Secondo. Una eventuale espansione di questo approccio restrittivo unilaterale su numerosi altri settori esporrebbe tutti i paesi e tutte le imprese all’incertezza sul valore degli accordi siglati. Cosa direbbe un esportatore trentino di mele se improvvisamente gli Stati Uniti imponessero delle barriere alle sue esportazioni per via di un aumento di importazioni di mele da alcuni paesi sudamericani (assumendo che i sudamericani producano mele)? Si preoccuperebbe della cosa e non gioirebbe perché Trump si comporta da “padrone a casa sua”, per usare una diffusa e brutta espressione. L’abuso degli strumenti unilaterali di protezione mette in crisi l’intero sistema e toglie fiducia nella validità degli accordi, con ricadute sugli investimenti produttivi. Le guerre commerciali cominciano sempre così.
Terzo. La ragione per estendere le restrizioni commerciali a tutti i paesi può essere effettivamente dovuta alle triangolarizzazioni di cui sopra. La ragione potrebbe però essere anche un’altra. L’imposizione da parte degli USA di restrizioni all’importazioni cinesi poteva favorire i produttori americani solo se tutti gli altri produttori internazionali fossero stati meno competitivi di quelli americani. E’ invece possibile che le importazioni americane da paesi diversi dalla Cina abbiano soppiantato quelle cinesi perché i produttori americani non sono mai stati sufficientemente competitivi. In questo caso le nuove misure di protezione delle imprese americane costringono i consumatori americani a pagare il costo della minor efficienza dei produttori locali: si tratta di un sussidio pagato dai consumatori a favore di imprese non efficienti. Una protezione temporanea nel passato avrebbe forse consentito alle imprese statunitensi di organizzarsi, divenire più efficienti e quindi competitive. Ora però solo il 20% del mercato americano dei pannelli solari è coperto da produttori locali e quindi non è chiaro chi queste misure proteggano veramente.

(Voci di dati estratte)
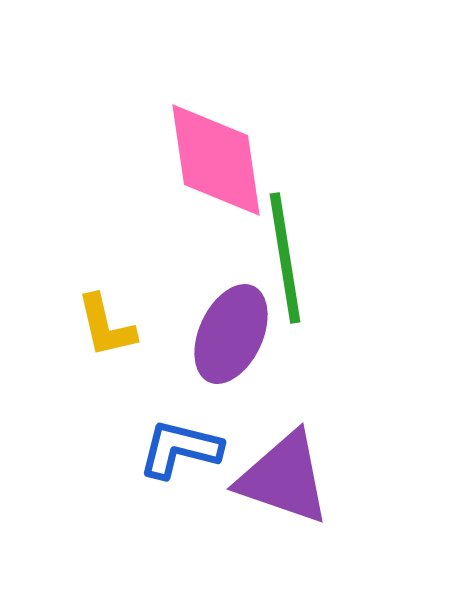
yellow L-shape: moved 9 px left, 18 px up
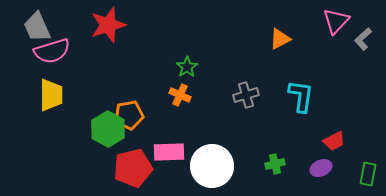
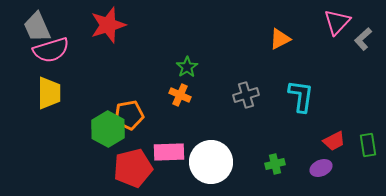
pink triangle: moved 1 px right, 1 px down
pink semicircle: moved 1 px left, 1 px up
yellow trapezoid: moved 2 px left, 2 px up
white circle: moved 1 px left, 4 px up
green rectangle: moved 29 px up; rotated 20 degrees counterclockwise
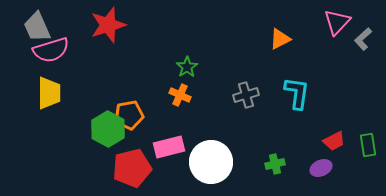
cyan L-shape: moved 4 px left, 3 px up
pink rectangle: moved 5 px up; rotated 12 degrees counterclockwise
red pentagon: moved 1 px left
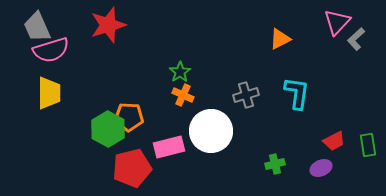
gray L-shape: moved 7 px left
green star: moved 7 px left, 5 px down
orange cross: moved 3 px right
orange pentagon: moved 2 px down; rotated 12 degrees clockwise
white circle: moved 31 px up
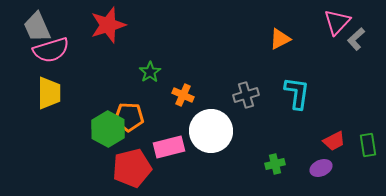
green star: moved 30 px left
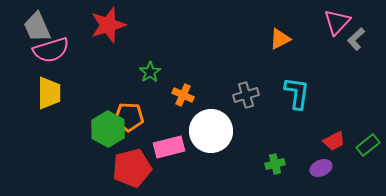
green rectangle: rotated 60 degrees clockwise
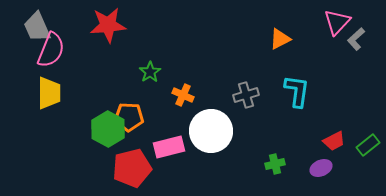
red star: rotated 12 degrees clockwise
pink semicircle: rotated 51 degrees counterclockwise
cyan L-shape: moved 2 px up
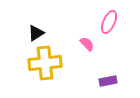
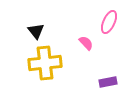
black triangle: moved 2 px up; rotated 36 degrees counterclockwise
pink semicircle: moved 1 px left, 1 px up
purple rectangle: moved 1 px down
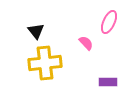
purple rectangle: rotated 12 degrees clockwise
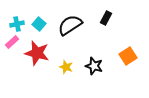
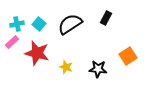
black semicircle: moved 1 px up
black star: moved 4 px right, 3 px down; rotated 12 degrees counterclockwise
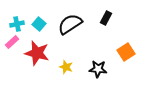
orange square: moved 2 px left, 4 px up
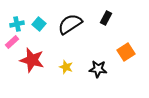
red star: moved 5 px left, 7 px down
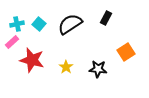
yellow star: rotated 16 degrees clockwise
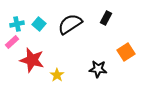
yellow star: moved 9 px left, 8 px down
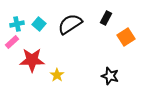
orange square: moved 15 px up
red star: rotated 15 degrees counterclockwise
black star: moved 12 px right, 7 px down; rotated 12 degrees clockwise
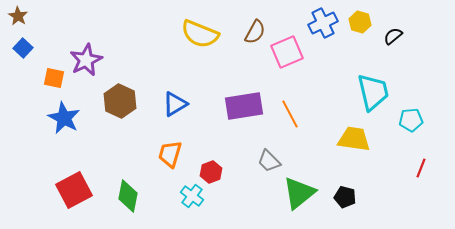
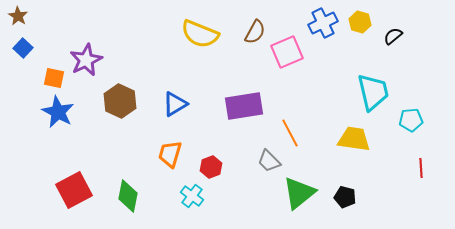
orange line: moved 19 px down
blue star: moved 6 px left, 6 px up
red line: rotated 24 degrees counterclockwise
red hexagon: moved 5 px up
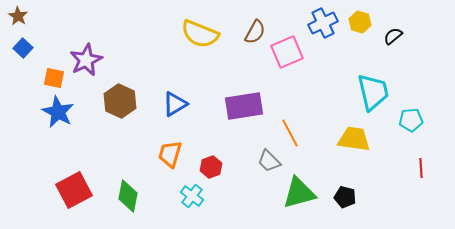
green triangle: rotated 24 degrees clockwise
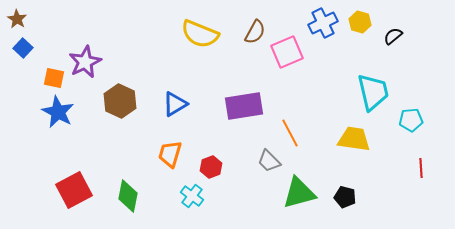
brown star: moved 1 px left, 3 px down
purple star: moved 1 px left, 2 px down
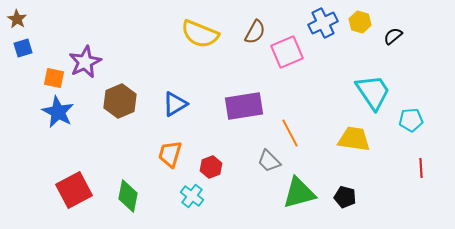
blue square: rotated 30 degrees clockwise
cyan trapezoid: rotated 21 degrees counterclockwise
brown hexagon: rotated 12 degrees clockwise
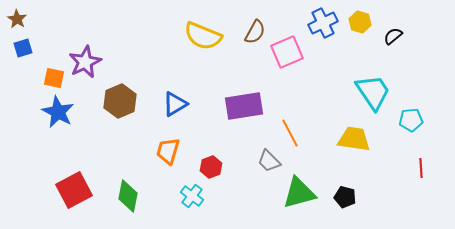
yellow semicircle: moved 3 px right, 2 px down
orange trapezoid: moved 2 px left, 3 px up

**ATTIVITÀ DA SVOLGERE:**
1: Secondo il testo sulle restrizioni commerciali statunitensi, quale quota del mercato americano dei pannelli solari è coperta da produttori locali?
2: Indichi se ciascuna delle seguenti affermazioni concorda con il testo sulle restrizioni commerciali statunitensi, rispondendo sì o no e citando fedelmente le parole decisive del testo. (a) L'abuso degli strumenti unilaterali di protezione toglie fiducia nella validità degli accordi. (b) L'esportatore trentino di mele gioirebbe delle barriere imposte dagli Stati Uniti. (c) Le nuove misure di protezione costituiscono un sussidio pagato dalle imprese a favore dei consumatori.
3: Prosegua il testo sulle restrizioni commerciali statunitensi dopo la sua ultima frase.

**RISULTATI ATTESI:**
1: Il 20%.

2:
(a) Sì: "L’abuso degli strumenti unilaterali di protezione mette in crisi l’intero sistema e toglie fiducia nella validità degli accordi".
(b) No: "Si preoccuperebbe della cosa e non gioirebbe".
(c) No: "si tratta di un sussidio pagato dai consumatori a favore di imprese non efficienti".

3:
Quarto. Visto che la conclusione degli accordi commerciali si basa sulla reciprocità della liberalizzazione tra paesi, la compromissione degli accordi in un settore da parte di un paese conduce spesso a risposte uguali e contrarie in altri settori da parte del paese colpito. E’ il fenomeno della rappresaglia (tipo legge del taglione, per intendersi). Maggiori dazi sulle importazioni di pannelli solari dalla Corea del Sud possono forse aiutare le imprese americane nel campo dell’energia solare, ma se la Corea rispondesse a queste misure con più alti dazi sui computer americani, di questi ultimi subirebbero ingenti perdite. I lavoratori americani protetti dai dazi sui pannelli solari sarebbero più o meno di quelli penalizzato dalla reazione coreana sui computer? Quale sarebbe l’effetto netto per il paese? La reciprocità negli accordi si accompagna alla reciprocità nei disaccordi, questo non va dimenticato.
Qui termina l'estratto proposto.